--- Source passage ---

------------

Sunday, July 19, 2009

Two New Drafts: Surveys on "Philosophy of Mathematics" and "The Applicability of Mathematics"

I have posted preliminary drafts of two survey articles that are hopefully of interest to readers of this blog. The first is for the Continuum Companion to the Philosophy of Science, edited by French and Saatsi, on "Philosophy of Mathematics":
In this introductory survey I aim to equip the interested philosopher of science with a roadmap that can guide her through the often intimidating terrain of contemporary philosophy of mathematics. I hope that such a survey will make clear how fruitful a more sustained interaction between philosophy of science and philosophy of mathematics could be.
The second is for the Internet Encyclopedia of Philosophy on "The Applicability of Mathematics":
In section 1 I consider one version of the problem of applicability tied to what is often called "Frege's Constraint". This is the view that an adequate account of a mathematical domain must explain the applicability of this domain outside of mathematics. Then, in section 2, I turn to the role of mathematics in the formulation and discovery of new theories. This leaves out several different potential contributions that mathematics might make to science such as unification, explanation and confirmation. These are discussed in section 3 where I suggest that a piecemeal approach to understanding the applicability of mathematics is the most promising strategy for philosophers to pursue.
In line with the aims of the IEP, my article is more introductory, but hopefully points students to the best current literature.

Both surveys are of course somewhat selective, but comments and suggestions are more than welcome!

2 comments:

Kenny said...

The philosophy of math one looks nice, despite leaving out some views like Maddy's Realism in Mathematics view, and Balaguer's view (which is understandable, given that you don't want this to go on too long). I sort of got lost around p. 13 when you moved from the mathematical explanation debate to the semantic view of models by means of Cartwright. Much of this last discussion doesn't really seem to be about the philosophy of mathematics, but maybe that's right here - philosophers of science who don't do phil math will perhaps be more interested in this stuff, and I think I can see how this relates to issues about realism, explanation, and epistemology in mathematics.

Chris said...

Kenny, thanks for your comments. My own view is that these issues about modeling and representation are an opportunity for philosophers of mathematics to help out philosophers of science. So, I wanted to add some references to that material in to make the connection explicit. But I think I can make the transition more clear, and I also need to see how much overlap there is with other contributions. Gabriele has put his draft online as well here.

------------

--- Data section ---
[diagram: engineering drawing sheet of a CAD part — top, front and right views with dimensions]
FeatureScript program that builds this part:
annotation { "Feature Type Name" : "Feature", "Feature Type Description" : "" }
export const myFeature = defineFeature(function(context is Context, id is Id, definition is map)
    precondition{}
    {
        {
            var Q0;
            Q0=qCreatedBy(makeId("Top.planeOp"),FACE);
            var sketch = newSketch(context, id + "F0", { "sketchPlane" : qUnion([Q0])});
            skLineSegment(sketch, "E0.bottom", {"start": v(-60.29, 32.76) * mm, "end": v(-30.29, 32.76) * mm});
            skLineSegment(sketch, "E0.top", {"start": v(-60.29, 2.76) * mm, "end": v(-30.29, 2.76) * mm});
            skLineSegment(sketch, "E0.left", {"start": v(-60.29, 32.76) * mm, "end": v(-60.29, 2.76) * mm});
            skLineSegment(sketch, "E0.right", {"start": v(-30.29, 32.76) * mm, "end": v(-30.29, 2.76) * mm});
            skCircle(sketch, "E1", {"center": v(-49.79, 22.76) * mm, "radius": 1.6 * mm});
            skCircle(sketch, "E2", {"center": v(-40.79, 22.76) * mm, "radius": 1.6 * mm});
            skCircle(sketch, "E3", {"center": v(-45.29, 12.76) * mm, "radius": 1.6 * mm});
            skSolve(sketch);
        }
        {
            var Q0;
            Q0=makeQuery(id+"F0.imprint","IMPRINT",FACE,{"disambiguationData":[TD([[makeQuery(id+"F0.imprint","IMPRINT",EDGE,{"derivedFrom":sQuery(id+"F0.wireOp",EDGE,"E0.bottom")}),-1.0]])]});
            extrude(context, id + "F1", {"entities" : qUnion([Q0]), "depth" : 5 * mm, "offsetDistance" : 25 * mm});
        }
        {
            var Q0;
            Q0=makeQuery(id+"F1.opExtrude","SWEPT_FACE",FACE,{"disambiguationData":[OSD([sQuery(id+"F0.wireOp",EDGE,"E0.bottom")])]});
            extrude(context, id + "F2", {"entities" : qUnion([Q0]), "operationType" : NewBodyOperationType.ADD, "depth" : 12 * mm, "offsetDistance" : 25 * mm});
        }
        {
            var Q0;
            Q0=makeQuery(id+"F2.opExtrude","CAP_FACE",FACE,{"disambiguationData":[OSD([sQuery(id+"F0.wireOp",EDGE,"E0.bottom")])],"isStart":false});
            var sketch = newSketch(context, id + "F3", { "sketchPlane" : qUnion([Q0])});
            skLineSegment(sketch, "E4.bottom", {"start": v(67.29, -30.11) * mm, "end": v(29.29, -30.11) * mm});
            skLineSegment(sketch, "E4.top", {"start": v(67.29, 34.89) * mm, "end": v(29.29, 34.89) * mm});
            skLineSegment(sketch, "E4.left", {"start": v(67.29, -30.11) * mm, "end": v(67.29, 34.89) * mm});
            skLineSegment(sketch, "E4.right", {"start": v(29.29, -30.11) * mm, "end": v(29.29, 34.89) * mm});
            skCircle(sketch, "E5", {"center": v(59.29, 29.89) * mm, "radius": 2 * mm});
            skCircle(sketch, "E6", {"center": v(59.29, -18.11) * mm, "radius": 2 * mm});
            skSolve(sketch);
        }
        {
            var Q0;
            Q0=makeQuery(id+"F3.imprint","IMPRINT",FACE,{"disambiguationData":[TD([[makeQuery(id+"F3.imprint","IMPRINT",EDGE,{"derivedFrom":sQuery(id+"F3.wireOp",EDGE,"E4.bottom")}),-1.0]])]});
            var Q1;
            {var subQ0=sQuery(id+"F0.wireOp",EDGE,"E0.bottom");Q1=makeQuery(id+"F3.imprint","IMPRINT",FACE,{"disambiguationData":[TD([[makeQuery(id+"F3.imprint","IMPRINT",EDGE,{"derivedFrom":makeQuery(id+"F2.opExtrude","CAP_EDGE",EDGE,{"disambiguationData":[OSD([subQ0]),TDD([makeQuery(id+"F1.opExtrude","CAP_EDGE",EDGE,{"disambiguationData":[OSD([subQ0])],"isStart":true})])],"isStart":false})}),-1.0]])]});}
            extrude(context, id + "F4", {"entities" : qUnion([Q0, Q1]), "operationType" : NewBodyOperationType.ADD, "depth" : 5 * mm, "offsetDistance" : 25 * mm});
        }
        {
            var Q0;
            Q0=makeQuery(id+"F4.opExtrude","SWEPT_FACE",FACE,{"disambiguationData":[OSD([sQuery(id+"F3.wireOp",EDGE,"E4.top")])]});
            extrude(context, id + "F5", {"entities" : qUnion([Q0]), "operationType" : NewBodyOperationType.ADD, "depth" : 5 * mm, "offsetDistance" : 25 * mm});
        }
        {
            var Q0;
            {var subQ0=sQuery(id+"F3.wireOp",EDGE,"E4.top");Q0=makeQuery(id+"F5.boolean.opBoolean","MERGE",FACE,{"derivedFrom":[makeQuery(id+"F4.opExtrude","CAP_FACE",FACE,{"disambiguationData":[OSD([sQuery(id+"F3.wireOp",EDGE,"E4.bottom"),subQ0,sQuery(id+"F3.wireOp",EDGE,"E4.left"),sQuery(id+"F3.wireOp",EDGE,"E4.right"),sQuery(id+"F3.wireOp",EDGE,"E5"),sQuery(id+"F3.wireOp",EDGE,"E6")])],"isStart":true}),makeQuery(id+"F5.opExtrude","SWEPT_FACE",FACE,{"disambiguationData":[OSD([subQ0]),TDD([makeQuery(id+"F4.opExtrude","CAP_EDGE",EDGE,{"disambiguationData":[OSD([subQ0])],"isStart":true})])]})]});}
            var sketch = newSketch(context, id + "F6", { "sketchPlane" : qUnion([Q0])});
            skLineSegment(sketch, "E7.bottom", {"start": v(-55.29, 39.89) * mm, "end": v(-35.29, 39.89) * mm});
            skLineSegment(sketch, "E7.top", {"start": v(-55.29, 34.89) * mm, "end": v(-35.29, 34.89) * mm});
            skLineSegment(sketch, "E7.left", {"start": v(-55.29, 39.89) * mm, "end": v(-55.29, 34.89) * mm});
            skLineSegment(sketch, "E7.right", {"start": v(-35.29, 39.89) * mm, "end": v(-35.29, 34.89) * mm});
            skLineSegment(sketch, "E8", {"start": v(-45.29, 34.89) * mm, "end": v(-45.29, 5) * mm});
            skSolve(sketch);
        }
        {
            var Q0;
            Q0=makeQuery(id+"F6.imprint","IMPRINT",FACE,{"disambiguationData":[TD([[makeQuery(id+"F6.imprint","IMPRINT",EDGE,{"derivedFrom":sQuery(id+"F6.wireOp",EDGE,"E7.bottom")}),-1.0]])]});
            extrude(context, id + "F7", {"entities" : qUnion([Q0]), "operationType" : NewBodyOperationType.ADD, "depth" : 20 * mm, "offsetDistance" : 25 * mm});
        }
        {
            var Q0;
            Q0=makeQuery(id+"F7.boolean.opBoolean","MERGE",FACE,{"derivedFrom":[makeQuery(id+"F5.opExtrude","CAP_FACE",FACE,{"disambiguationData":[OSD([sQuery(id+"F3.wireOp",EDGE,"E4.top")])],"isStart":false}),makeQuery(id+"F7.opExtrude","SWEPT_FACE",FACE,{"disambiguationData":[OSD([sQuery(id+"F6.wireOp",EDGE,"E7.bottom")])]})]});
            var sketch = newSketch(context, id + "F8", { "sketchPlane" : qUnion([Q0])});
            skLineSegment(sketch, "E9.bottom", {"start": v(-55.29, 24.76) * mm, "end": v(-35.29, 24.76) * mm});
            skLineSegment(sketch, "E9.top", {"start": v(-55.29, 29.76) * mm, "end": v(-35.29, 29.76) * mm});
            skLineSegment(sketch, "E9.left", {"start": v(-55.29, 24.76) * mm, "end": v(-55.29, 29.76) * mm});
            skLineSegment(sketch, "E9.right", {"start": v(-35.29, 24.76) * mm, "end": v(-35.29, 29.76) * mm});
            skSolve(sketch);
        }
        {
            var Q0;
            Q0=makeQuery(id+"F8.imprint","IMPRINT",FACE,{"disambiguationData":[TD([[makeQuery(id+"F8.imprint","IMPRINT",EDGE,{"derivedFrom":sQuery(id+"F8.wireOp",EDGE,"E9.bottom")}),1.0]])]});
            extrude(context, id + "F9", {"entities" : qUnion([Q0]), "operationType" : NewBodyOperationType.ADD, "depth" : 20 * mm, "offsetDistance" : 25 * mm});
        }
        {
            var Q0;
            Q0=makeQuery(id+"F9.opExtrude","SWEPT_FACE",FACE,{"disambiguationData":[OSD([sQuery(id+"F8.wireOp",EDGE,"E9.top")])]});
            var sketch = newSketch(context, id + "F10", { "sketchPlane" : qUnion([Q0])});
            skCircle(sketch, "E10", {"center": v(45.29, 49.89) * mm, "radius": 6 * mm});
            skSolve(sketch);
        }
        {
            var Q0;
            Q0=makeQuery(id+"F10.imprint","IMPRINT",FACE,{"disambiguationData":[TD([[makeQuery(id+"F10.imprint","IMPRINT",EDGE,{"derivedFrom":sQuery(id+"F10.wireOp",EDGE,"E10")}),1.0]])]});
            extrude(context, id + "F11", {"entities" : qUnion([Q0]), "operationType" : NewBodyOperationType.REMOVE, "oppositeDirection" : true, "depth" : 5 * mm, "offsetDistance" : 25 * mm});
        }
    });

------------

--- Study questions ---
[a] Translate this sentence from the blog post on the two survey drafts into Spanish: "I hope that such a survey will make clear how fruitful a more sustained interaction between philosophy of science and philosophy of mathematics could be."
[b] Please reproduce the stretch of the blog post on the two survey drafts from "Sunday, July 19, 2009" through "mathematics could be.".
[c] According to the blog post on the two survey drafts, what publication is the survey on "The Applicability of Mathematics" being written for?

--- Task-by-task answers ---
[a] Espero que un estudio así deje claro lo fructífera que podría ser una interacción más sostenida entre la filosofía de la ciencia y la filosofía de las matemáticas.

[b]
Sunday, July 19, 2009

Two New Drafts: Surveys on "Philosophy of Mathematics" and "The Applicability of Mathematics"

I have posted preliminary drafts of two survey articles that are hopefully of interest to readers of this blog. The first is for the Continuum Companion to the Philosophy of Science, edited by French and Saatsi, on "Philosophy of Mathematics":
In this introductory survey I aim to equip the interested philosopher of science with a roadmap that can guide her through the often intimidating terrain of contemporary philosophy of mathematics. I hope that such a survey will make clear how fruitful a more sustained interaction between philosophy of science and philosophy of mathematics could be.

[c] The Internet Encyclopedia of Philosophy.